→ SOURCE MATERIAL:
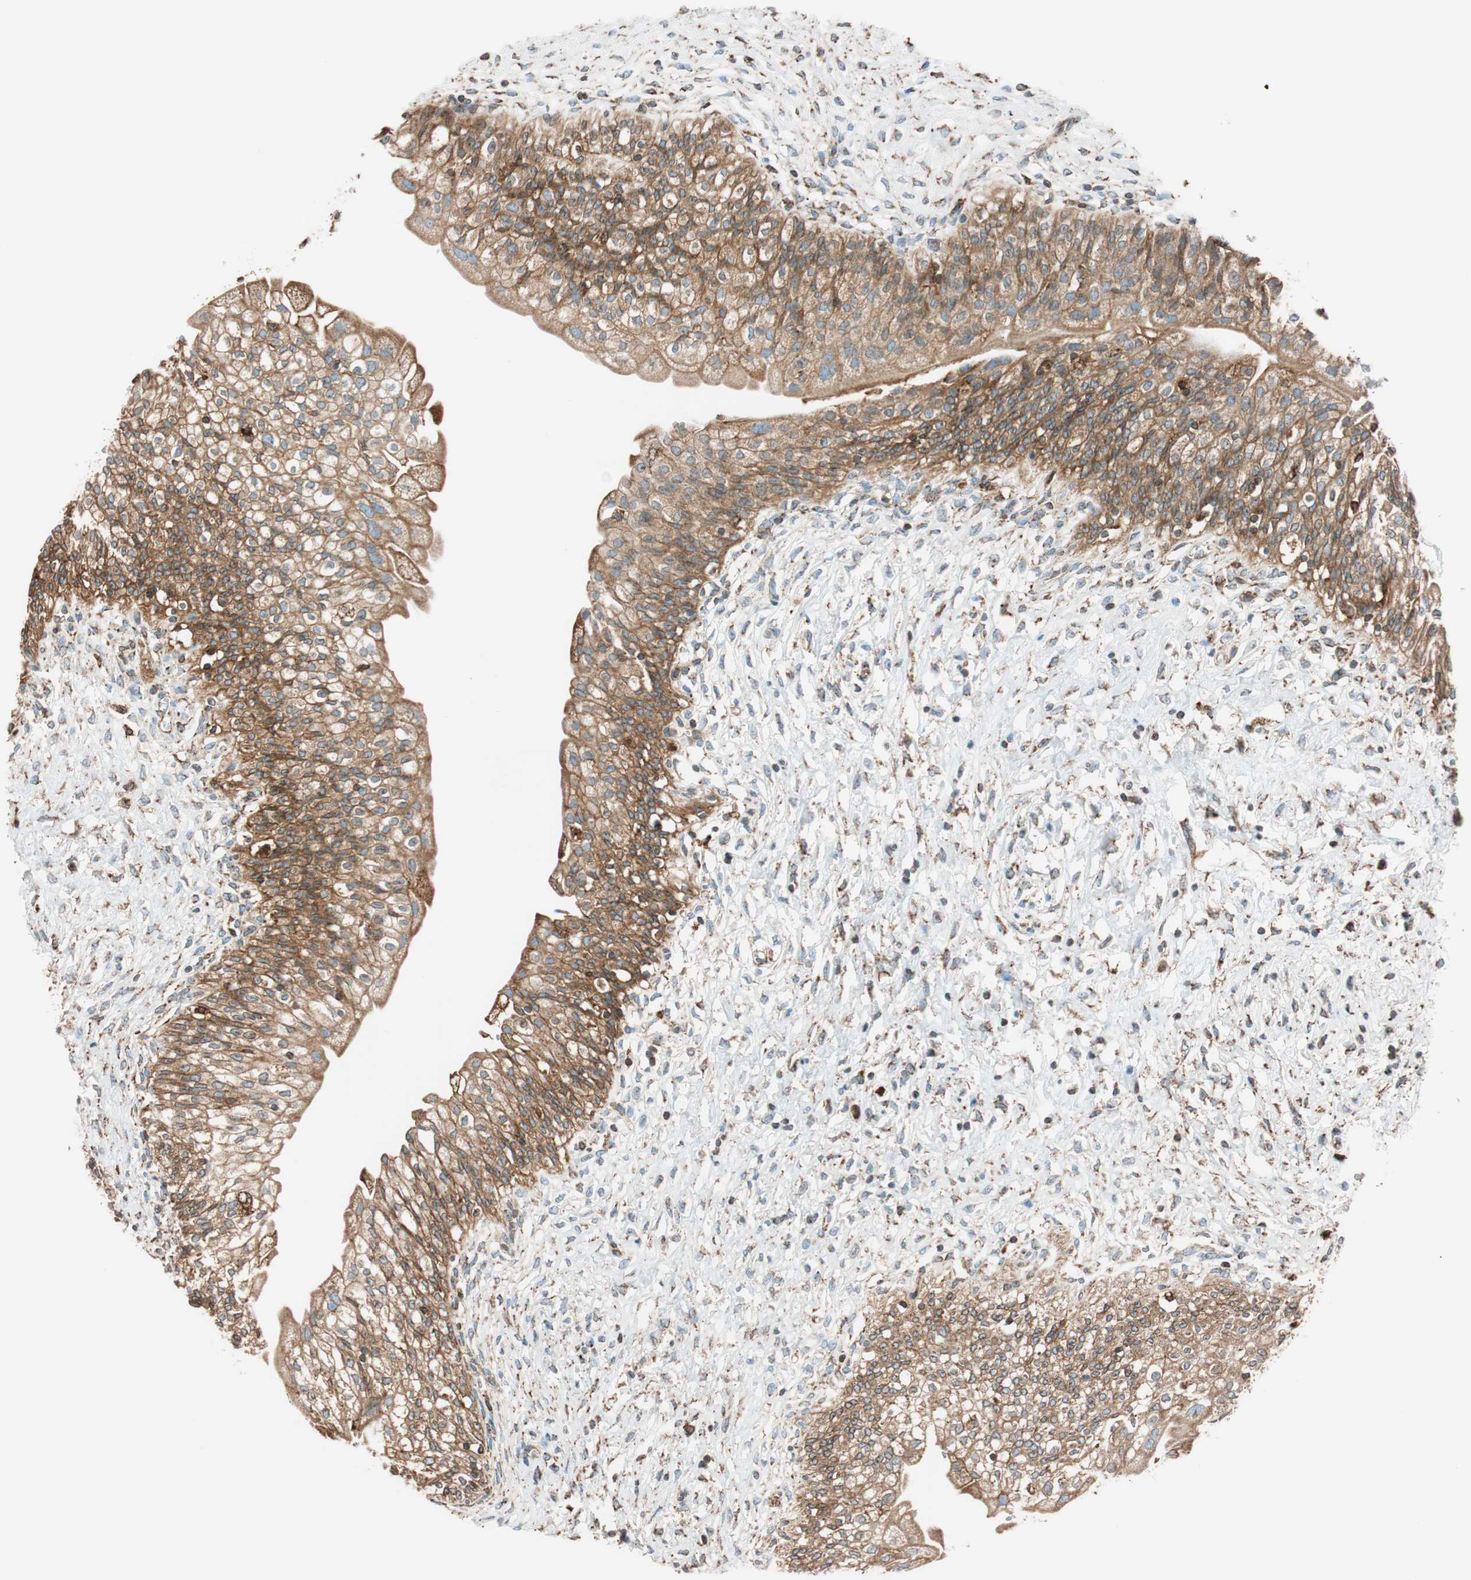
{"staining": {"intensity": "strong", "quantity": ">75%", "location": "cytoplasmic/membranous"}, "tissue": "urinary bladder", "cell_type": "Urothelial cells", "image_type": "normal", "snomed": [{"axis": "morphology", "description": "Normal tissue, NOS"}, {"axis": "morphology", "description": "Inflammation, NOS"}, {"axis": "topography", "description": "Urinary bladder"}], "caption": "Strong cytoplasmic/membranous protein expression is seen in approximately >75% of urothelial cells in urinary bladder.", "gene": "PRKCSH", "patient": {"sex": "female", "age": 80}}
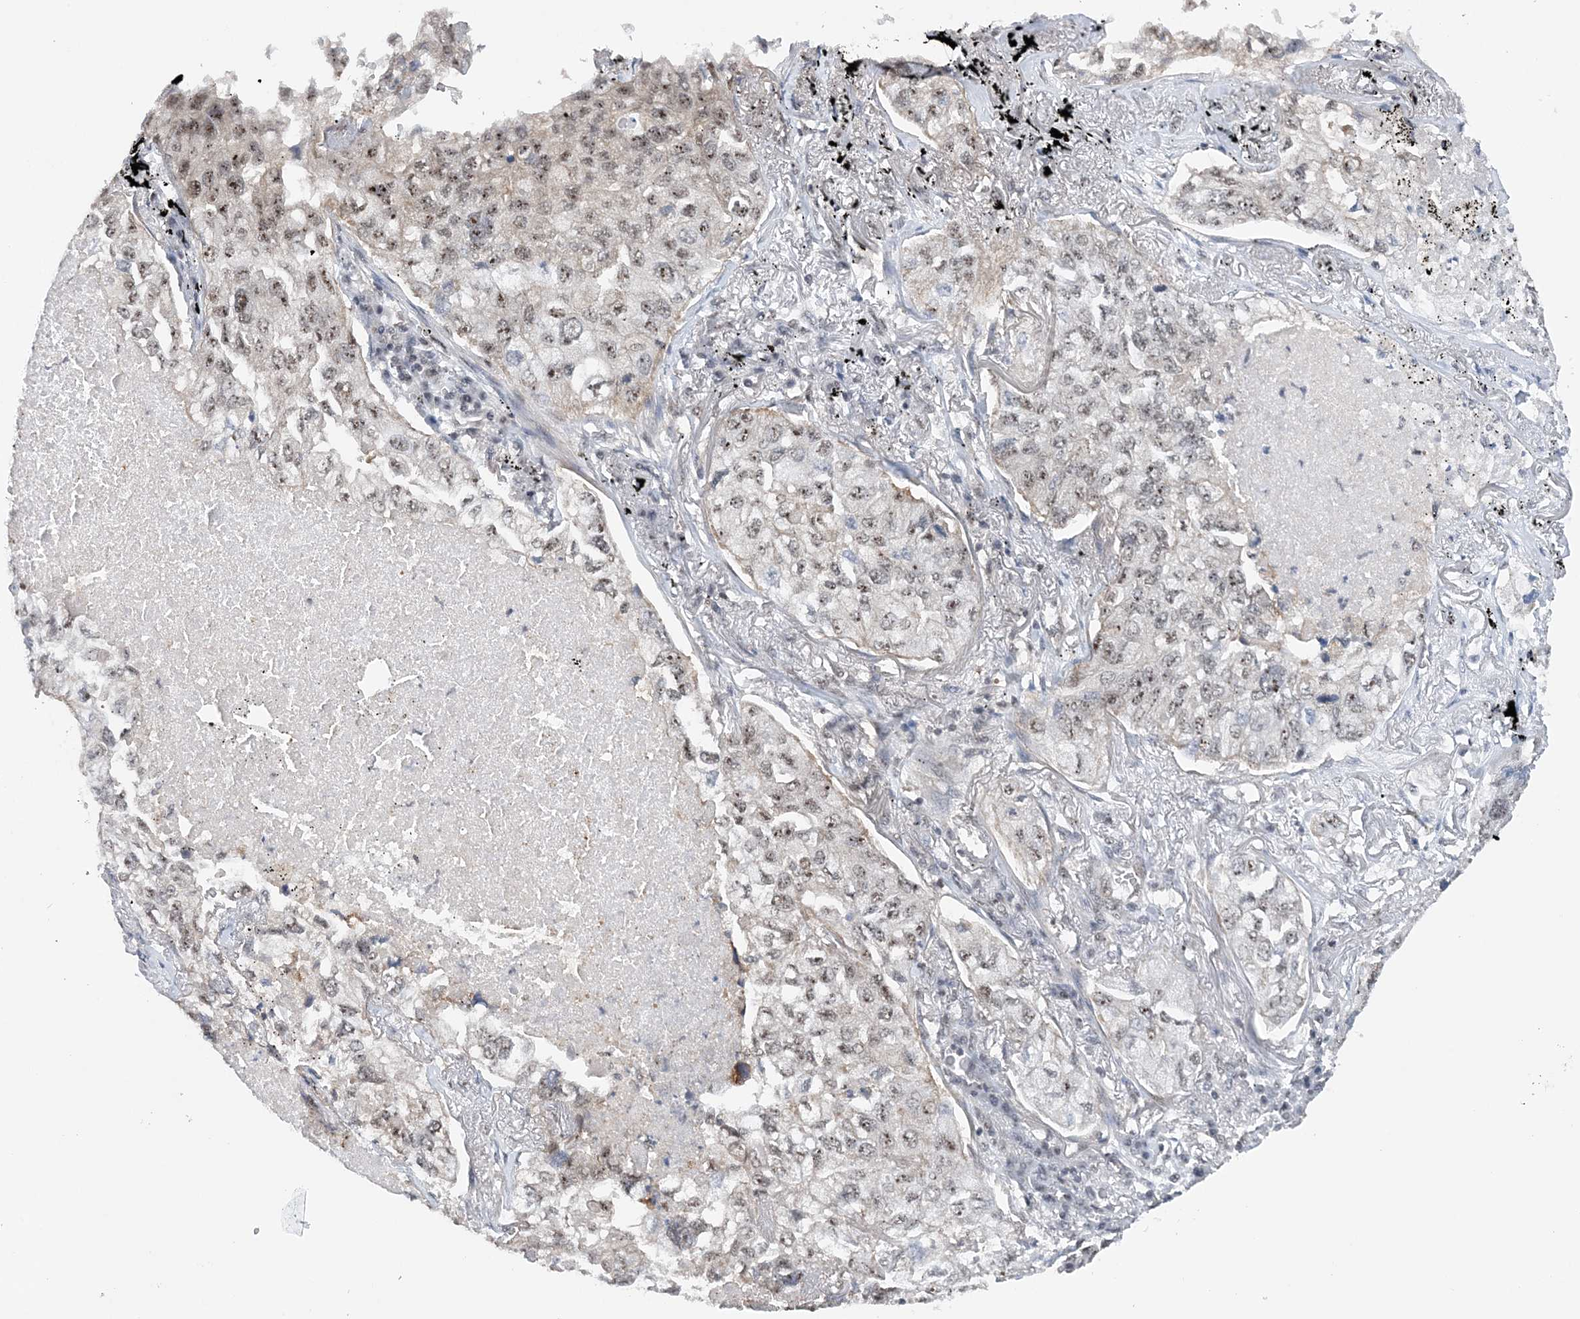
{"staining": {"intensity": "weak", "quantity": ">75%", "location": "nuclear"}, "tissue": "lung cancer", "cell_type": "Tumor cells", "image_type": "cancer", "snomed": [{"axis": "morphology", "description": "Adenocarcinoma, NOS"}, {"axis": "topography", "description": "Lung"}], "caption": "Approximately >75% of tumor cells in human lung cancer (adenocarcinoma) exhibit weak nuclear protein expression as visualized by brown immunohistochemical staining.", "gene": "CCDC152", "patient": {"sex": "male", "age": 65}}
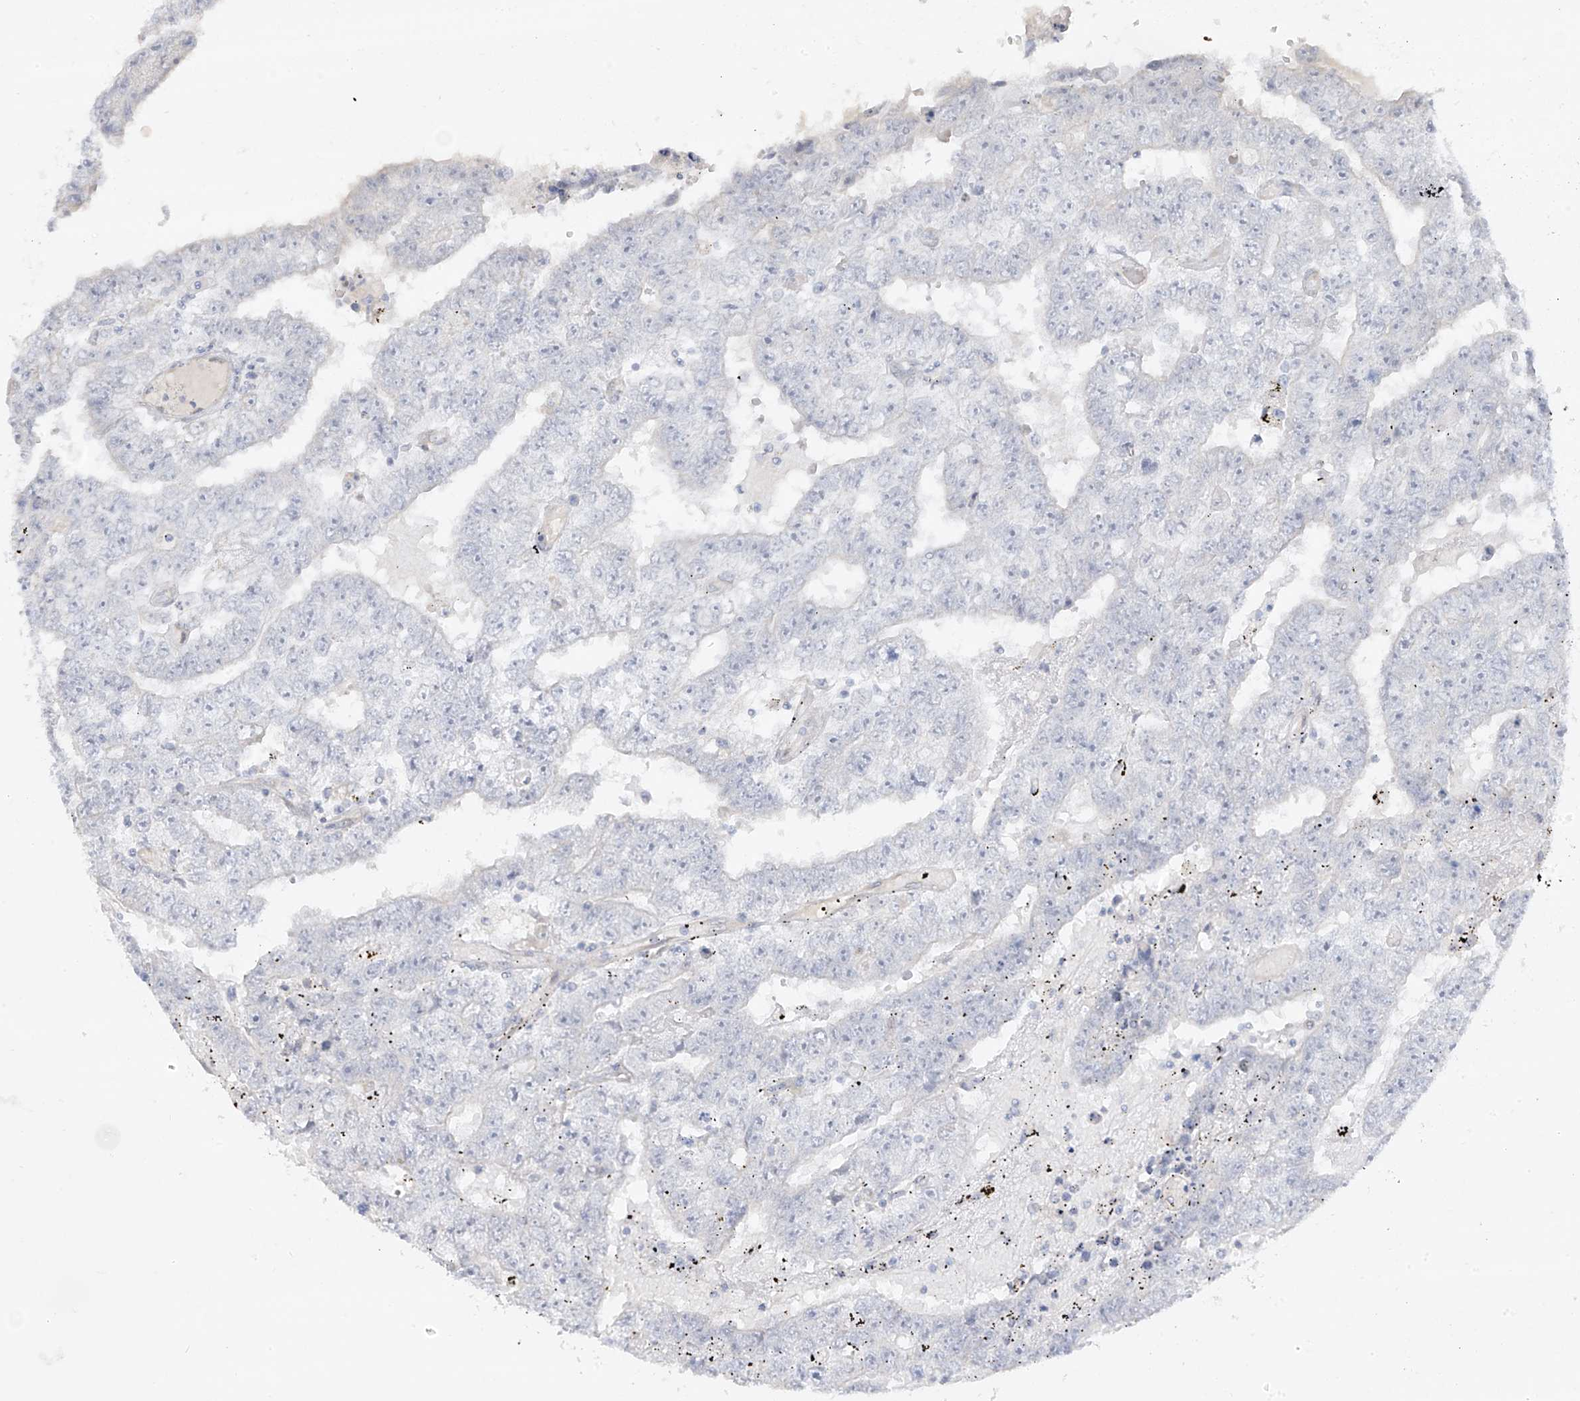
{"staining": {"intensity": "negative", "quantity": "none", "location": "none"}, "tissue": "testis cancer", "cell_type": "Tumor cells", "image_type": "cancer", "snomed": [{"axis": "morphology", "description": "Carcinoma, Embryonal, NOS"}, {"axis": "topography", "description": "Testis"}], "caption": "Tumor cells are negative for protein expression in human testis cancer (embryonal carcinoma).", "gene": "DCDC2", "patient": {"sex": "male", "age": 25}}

→ EXERCISE:
The listing above should be transcribed word for word, with its pictures left out.

→ EXERCISE ANSWER:
{"staining": {"intensity": "strong", "quantity": ">75%", "location": "cytoplasmic/membranous"}, "tissue": "urinary bladder", "cell_type": "Urothelial cells", "image_type": "normal", "snomed": [{"axis": "morphology", "description": "Normal tissue, NOS"}, {"axis": "morphology", "description": "Inflammation, NOS"}, {"axis": "topography", "description": "Urinary bladder"}], "caption": "Strong cytoplasmic/membranous protein expression is seen in approximately >75% of urothelial cells in urinary bladder.", "gene": "PRKCSH", "patient": {"sex": "female", "age": 80}}
{"staining": {"intensity": "weak", "quantity": ">75%", "location": "nuclear"}, "tissue": "lung cancer", "cell_type": "Tumor cells", "image_type": "cancer", "snomed": [{"axis": "morphology", "description": "Adenocarcinoma, NOS"}, {"axis": "topography", "description": "Lung"}], "caption": "Approximately >75% of tumor cells in human lung cancer (adenocarcinoma) exhibit weak nuclear protein expression as visualized by brown immunohistochemical staining.", "gene": "CCDC152", "patient": {"sex": "male", "age": 65}}
{"staining": {"intensity": "negative", "quantity": "none", "location": "none"}, "tissue": "testis cancer", "cell_type": "Tumor cells", "image_type": "cancer", "snomed": [{"axis": "morphology", "description": "Carcinoma, Embryonal, NOS"}, {"axis": "topography", "description": "Testis"}], "caption": "Tumor cells are negative for protein expression in human testis cancer (embryonal carcinoma).", "gene": "DCDC2", "patient": {"sex": "male", "age": 25}}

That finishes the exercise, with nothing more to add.